Today I learned of the death of the first of my clients I ever housed through the Streets to Homes program. He was in his mid-twenties and died of an overdose. Adrian (I’ve changed all names here, for the usual reasons) was a kid engaged in an intense battle with his addictions. It was an all-consuming battle, but I can’t truly describe it as a battle ‘against’ his addictions. At times, it was clearly his sobriety that was the enemy. At other times, it seemed it was he himself he was determined to undo. Though the battle seemed to be on-going, and the focus of most of his waking moments, the battle lines were never very clearly drawn. I imagine that his was a battle like many that occur in wars, once romance and patriotism and the veneer of order are peeled away – a confusing horror of weapons wielded in anger but without aim, of blind violence against whatever person or object is near, of rape and vengeance seized upon with an unreigned appetite whenever the opportunity presents itself.
When Adrian was on the street, before he was housed and making some tentative steps toward recovery, while he was still sleeping in parking garages and on top of grates in the downtown core, he was the youngest in a crowd of homeless men who were all locked in debilitating struggles with alcohol and drugs and who formed a loose yet cohesive community. There was Ted, a man in his mid-forties who had himself once been a social worker. Ted also had a claim as the “youngest” of the crowd, in the sense that he had the least direct experience of the streets, having only become homeless a few months before. He was the centre of the group, the one around whom the others congregated, partly because of his age, because of his education, and possibly because his having once been a worker himself testified to the arbitrariness of the catastrophe that had put each of them on the street. But it also had a lot to do with his calm and easy spirit, and his way of pulling the guys into moving the same way, instead of against each another. There was Bernie, in his thirties, who proudly and ardently refused all help from workers, but who loved to welcome and talk with us all the same. There was Donnie, living half the time with the grate crowd and the rest of his time with a mentally and emotionally fragile girlfriend he shared a tumultuous and sometimes violent relationship with. In all, there were about ten regulars and hangers-on, about half of them Caucasian and the other half Native, sharing their booze and sleeping space on the grate, caring for one or two dogs, supporting one another through their arrests, visits to emergency rooms and stays in detox when the lifestyle became too intense to bear.

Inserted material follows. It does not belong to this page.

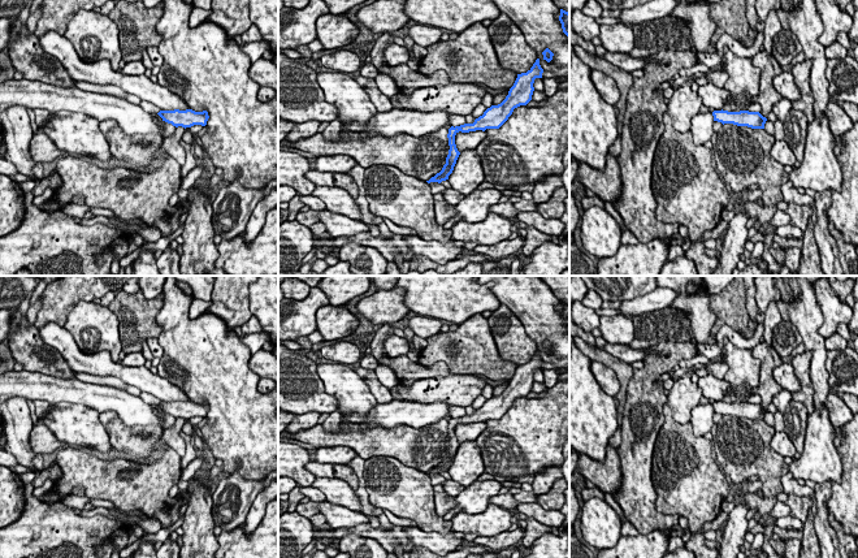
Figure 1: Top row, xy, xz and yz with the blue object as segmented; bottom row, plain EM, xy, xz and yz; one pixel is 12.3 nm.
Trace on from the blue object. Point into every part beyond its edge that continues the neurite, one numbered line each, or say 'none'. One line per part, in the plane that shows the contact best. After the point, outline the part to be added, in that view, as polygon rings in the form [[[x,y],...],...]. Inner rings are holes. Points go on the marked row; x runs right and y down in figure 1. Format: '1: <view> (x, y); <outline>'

At any given time, two or three of them were strongly motivated to work at getting housing, but perhaps the most serious of their challenges was staying focused and sober long enough to move forward. And one of the most impressive and moving aspects of this community was how, to a man, they alternately supported and pressured Adrian, the youngest, and Ted, the newest of their number, to make the necessary changes to escape the street. This concern was masked in bravado at times, and in the claim that these two were less strong, fit or ready for the harshness of the streets, while they themselves could stand it awhile longer. They had already survived it for years, after all. But beneath the show of deference and concern, one could usually glimpse the fear, that maybe they’d withstood the streets for too long to ever break free. Adrian could be saved because he was still so young, and because his father still came looking for him, sitting with hims in coffee shops and going along on appointments at the OW office, visiting him in Detox and going with him to see the ruined and smelly rooms his benefits might afford, even offering him inducements to try getting clean one more time. Ted might be saved because he’d once had a substantial success in the world, and not in the too-distant past. And he had a wife who hadn't given up and wanted to be with him. And he had a dog, and what a friend a blessing and dog is when you live on the street. Maybe he could make it again.
And in fact, two years further on, Ted has made leaps. He’s been housed for over a year now. He’s reconnected with family. He’s even looking into university, to work at completing a degree. He tried making the occasional visit to the grate, “for old times”, and to reconnect with those who’d kept him alive and going when he didn’t always feel he could himself. But every time he did so, he wound up on a binge, wasted, blacked out, maybe arrested. So he finally stopped going back there. He’s learned to keep his eyes directed forward.
But Adrian didn’t make it. The last I heard of him before today was from Donnie, now housed himself, no longer with the girlfriend, working part-time, but still on the street with the guys from time to time. He told me that Adrian still came around too much, still used indiscriminately, both alcohol and whatever else was put in front of him. And now he’s gone.
Adrian isn’t the only one of my clients to die an untimely death, directly related to street life. There’ve been a few. But learning of his death today really struck me. It brought to mind the early mornings when I’d find him along the sidewalk, cold and shaking violently from early withdrawal, panning for a few dollars so he could make a trip to the beer store when it opened, to start his day right. He’d acknowledge the pain, but would then laugh it off. He’d tell me he knew what he was doing, and that he’d kick all of this. He knew how to. He’d done if before and would do it again, from will power and from the smarts he knew he had. He just wasn’t ready yet. Why pretend he was. The day would come. We’d all see.